TASK DESCRIPTION:
Look through the listing and locate every line containing the word "الحل"; copy those lines.

DATA SHOWN:
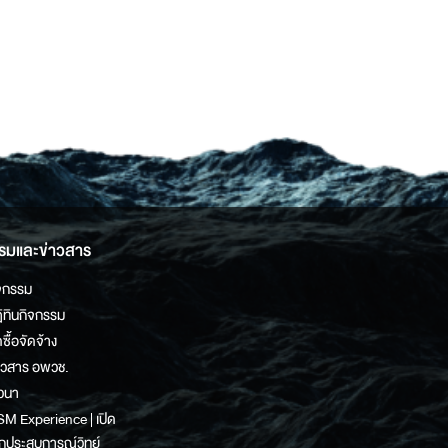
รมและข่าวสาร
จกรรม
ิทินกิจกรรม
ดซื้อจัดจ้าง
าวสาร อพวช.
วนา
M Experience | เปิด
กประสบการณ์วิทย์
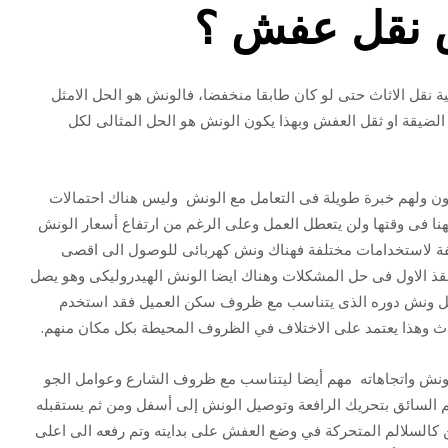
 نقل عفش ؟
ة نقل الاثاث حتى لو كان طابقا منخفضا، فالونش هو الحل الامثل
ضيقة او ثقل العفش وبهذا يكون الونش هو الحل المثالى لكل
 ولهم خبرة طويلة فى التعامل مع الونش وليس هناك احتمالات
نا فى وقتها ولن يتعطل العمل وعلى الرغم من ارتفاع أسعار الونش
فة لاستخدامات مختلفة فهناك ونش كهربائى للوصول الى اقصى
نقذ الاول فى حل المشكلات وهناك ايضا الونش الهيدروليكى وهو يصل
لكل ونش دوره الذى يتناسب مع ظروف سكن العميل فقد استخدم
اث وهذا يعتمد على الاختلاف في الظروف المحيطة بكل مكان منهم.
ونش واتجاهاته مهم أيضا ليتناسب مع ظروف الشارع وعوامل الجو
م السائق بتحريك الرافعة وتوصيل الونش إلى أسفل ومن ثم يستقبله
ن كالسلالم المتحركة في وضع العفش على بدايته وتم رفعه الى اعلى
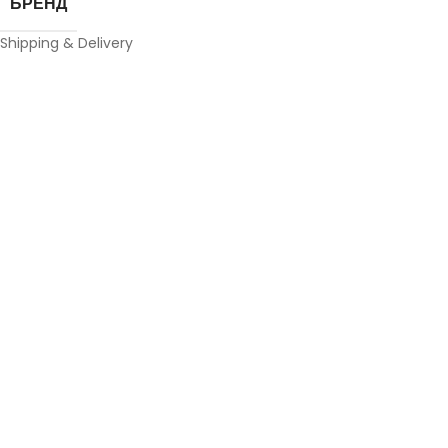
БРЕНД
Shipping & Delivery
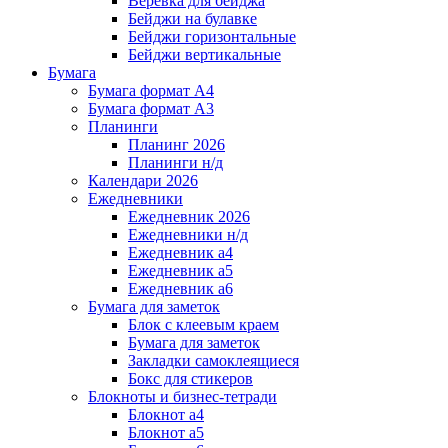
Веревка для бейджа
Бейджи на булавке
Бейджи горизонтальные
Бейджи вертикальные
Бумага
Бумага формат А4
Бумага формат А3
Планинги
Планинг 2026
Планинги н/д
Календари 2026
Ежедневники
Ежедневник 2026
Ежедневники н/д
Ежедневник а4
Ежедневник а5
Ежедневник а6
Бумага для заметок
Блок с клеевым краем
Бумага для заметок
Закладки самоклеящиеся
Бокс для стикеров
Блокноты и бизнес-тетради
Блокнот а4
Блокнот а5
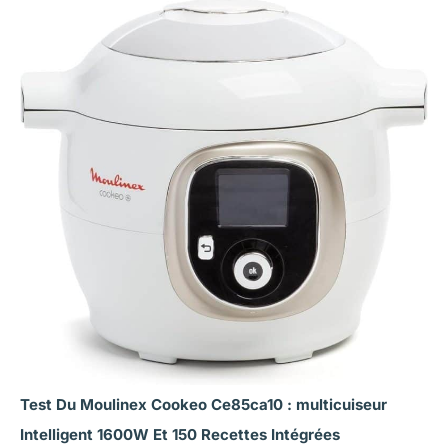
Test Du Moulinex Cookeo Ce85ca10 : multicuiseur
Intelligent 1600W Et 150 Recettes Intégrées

RESPONSE AREA:
ة نقل الاثاث حتى لو كان طابقا منخفضا، فالونش هو الحل الامثل
ضيقة او ثقل العفش وبهذا يكون الونش هو الحل المثالى لكل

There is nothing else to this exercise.